As for the stories themselves, it is in some ways the mixed bag I expected it to be, and in other ways it is not. Regarding the latter, I will say again that these stories are tonally brilliant. But they’re also fairly similar. A lot of the protagonists are cut from the same cloth, and while each brooding probator is a fascinating character in their own right, the anthology does feel a bit repetitive as a result. When you gather stories by theme and setting, this s always a danger, and it’s a hole that No Good Men falls into face-first. At times this does also feel like a testing ground for characters, and given that three of them now have novels of their own, that feeling may indeed be reality. I’d happily take a full novel about any one of them, but packed into an anthology, they do struggle to be distinct.
Chris Wraight’s ‘Aberrant’ features Agusto Ziarov from Bloodlines, while Guy Haley’s ‘No Use For Good Men’ sees a solitary Noctis from the Noctis and Lux novel Flesh and Steel. These are the two characters I am familiar with, and additional short stories about them were always going to be welcome.
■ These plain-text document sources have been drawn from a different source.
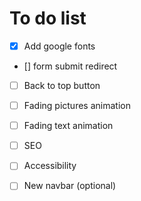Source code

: 
# To do list

- [x] Add google fonts

- [] form submit redirect

- [ ] Back to top button

- [ ] Fading pictures animation

- [ ] Fading text animation

- [ ] SEO

- [ ] Accessibility

- [ ] New navbar (optional)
You don’t need to read the novels first, or vice-versa, but there are ties between them if you know what to look for. Marc Collins Quillon Drask from ‘Cold Cases’ also appears in Grim Repast, and on the strength of this short, I’m more eager than ever to read the full novel. The other investigators are yet to receive novels of their own, but I hope they do emerge.
Familiar names like Graham McNeill, Darius Hinks, and Nick Kyme sit alongside newer ones like Gareth Hanrahan in this collection, and I hope the Warhammer Crime Range continues to mic the old with the new. It’s certainly working for them so far, after all. I may not rate this particular anthology as highly as the novels, but the Crime range is still my favourite part of the universe. treat this as the sampler it is clearly intended to be, and I bet you’ll soon come around to my way of thinking.